┌─ Texte de lecture

Remarquable bouquin que ce "Lanark" de l'Ecossais Alasdair Gray, chaudement recommandé par le regretté Iain Banks (un autre Ecossais et mon auteur favori). "Lanark" a été écrit sur une période de trente ans et se présente comme la biographie, à partir de 5 ans, d'un certain Thaw, artiste-peintre un peu raté qui finira sa vie dans des conditions tragiques. Le côté autobiographique n'est pas caché par l'auteur, lui -même excellent dessinateur et illustrant son livre.
Cette biographie ne s'arrête pas avec la mort du personnage, puisqu'une partie de l'histoire se situe dans un Enfer orwellien qui ressemble à une version dantesque de Glasgow. De même que le roman ne commence pas avec l'enfance du personnage puisque les chapitres sont chronologiquement mélangés . Ah, oui et les noms des personnages ne sont pas les mêmes d'un chapitre à l'autre... Comme vous voyez, ça se corse... :-)
J'avoue être bluffé par ce roman très, mais alors très, étrange, où les gens développent des maladies bizarres (comme avoir des écailles de dragon, ou des bouches qui poussent au centre de la paume...), où le temps est décimal ou aléatoire, la gravité peu constante, où notre héros, peintre contrarié dans ses amours, se retrouve, suite à une faute impardonnable, dans un monde en manque de lumière , où un capitalisme féroce et cannibale phagocyte les derniers endroits vivables. L'enfer de "Lanark" est celui que nous créons nous-même, le cannibalisme dont il parle est celui que nous pratiquons. Les sentiments qu'il évoque ressemblent aux nôtres, même quand ils semblent vulgaires ou peu glorieux. Le manque d'amour et la cupidité sont ainsi les forces obscures qui traînent l'univers vers le fond, semble nous dire Alasdair Gray, qui n'hésite pas à mélanger ses affects personnels et ceux de son personnage.
Roman complexe et partagé (dans le sens où un roman réaliste semble le disputer à une fable fantastique), "Lanark" est devenu une oeuvre culte quand elle fut publiée en 1981. Dans un chapitre, Thaw, rencontre son auteur Alasdair Gray. Il se plaint de sa vie à son créateur , tandis que celui-ci lui annonce comment finira le roman. C'est déjà ébouriffant en soi mais en plus Gray fournit, en plein milieu de son livre les notes de bas de pages qui expliquent son roman et ses références littéraires ou artistiques. Les éminences grises du monde universitaire peuvent remercier un auteur qui leur évite de chercher les sources....
Superbement écrit, surprenant, cryptique, à la limite du bildungsroman, de la SF et du fantastique," Lanark" est un livre magistral, rusé, pas toujours simple à lire, peut-être trop pessimiste et peu engageant au départ, mais qui fascine comme les chefs d'oeuvre savent le faire. Et il y a dans ses discours, politiques ou intimes ou déjantés, une touche d'universel qui est frappante. Il restera une des mes lectures marquantes de l'année et je le recommande aux intrépides, guys et guysettes!

└─

Répondez à ces questions d'après la critique de « Lanark » :
1. Sur combien d'années le roman a-t-il été écrit ?
2. À quelle ville ressemble l'Enfer où se déroule une partie de l'histoire ?
3. En quelle année le roman a-t-il été publié ?

┌─ Entrées de la liste

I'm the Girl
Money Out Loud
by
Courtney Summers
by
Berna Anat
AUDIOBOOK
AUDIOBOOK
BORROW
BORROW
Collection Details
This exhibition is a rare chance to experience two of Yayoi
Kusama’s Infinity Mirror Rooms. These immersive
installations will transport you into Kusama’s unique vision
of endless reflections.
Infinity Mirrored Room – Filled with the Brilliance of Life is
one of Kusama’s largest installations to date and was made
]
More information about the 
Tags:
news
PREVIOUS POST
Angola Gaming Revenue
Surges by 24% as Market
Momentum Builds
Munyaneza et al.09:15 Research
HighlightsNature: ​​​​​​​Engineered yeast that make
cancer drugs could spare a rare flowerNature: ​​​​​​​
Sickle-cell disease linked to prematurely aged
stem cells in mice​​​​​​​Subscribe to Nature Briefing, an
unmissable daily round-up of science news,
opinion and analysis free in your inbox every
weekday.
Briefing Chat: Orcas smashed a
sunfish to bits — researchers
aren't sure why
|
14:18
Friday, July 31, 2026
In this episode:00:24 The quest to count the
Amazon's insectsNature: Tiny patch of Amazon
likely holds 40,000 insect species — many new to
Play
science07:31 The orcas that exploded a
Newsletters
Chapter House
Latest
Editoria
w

└─
┌─ Entrées de la liste

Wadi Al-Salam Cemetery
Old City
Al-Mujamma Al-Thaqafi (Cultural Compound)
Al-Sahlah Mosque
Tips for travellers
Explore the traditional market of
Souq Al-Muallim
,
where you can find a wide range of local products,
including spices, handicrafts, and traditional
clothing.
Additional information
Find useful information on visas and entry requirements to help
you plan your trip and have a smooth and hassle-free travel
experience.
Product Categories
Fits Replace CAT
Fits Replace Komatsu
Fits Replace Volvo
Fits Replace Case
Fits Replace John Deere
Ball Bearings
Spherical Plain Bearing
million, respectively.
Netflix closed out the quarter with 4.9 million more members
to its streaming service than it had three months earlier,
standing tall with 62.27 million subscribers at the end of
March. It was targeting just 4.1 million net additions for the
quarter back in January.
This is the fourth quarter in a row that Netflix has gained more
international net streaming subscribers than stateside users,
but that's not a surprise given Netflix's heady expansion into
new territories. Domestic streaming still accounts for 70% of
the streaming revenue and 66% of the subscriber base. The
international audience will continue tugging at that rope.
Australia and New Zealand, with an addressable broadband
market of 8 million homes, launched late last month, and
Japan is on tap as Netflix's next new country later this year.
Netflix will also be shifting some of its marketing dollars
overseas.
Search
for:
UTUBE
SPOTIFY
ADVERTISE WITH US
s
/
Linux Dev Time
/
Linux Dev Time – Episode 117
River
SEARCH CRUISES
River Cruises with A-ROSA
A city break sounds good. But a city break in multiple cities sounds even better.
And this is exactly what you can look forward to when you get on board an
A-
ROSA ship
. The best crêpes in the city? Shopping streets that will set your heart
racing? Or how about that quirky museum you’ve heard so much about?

└─
┌─ Entrées de la liste

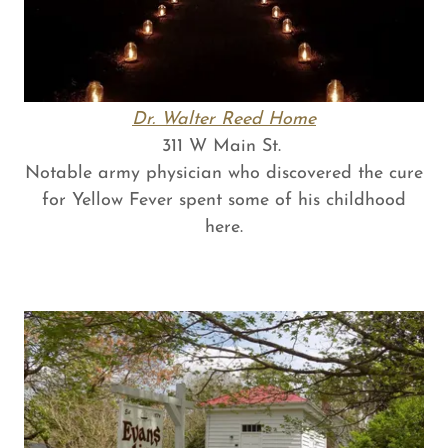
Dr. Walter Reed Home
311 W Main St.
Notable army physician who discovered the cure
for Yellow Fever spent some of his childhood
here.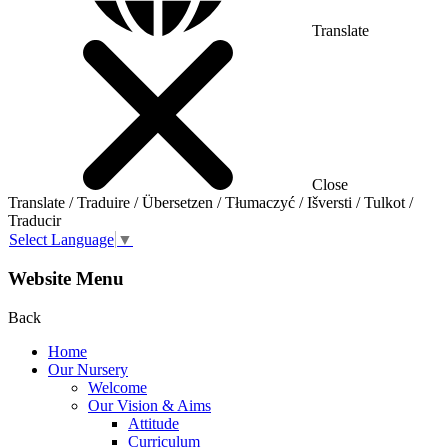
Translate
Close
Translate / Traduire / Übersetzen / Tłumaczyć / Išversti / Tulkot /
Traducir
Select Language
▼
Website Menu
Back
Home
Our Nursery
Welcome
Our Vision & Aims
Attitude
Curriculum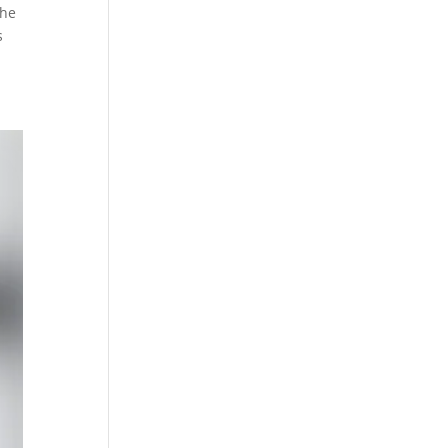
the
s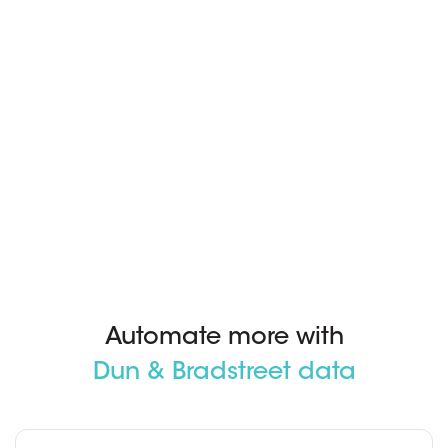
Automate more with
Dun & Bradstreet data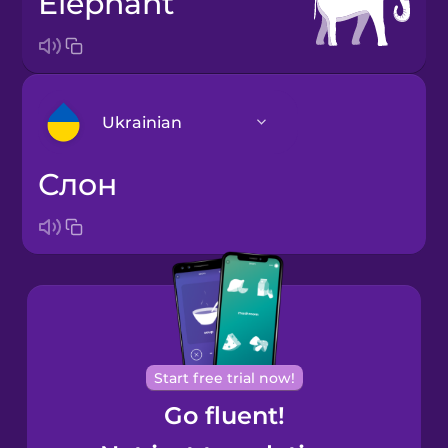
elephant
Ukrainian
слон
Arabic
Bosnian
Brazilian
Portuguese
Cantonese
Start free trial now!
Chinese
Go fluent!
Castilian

└─

• **Votre solution**
1. Sur trente ans.
2. À Glasgow, dans une version dantesque.
3. En 1981.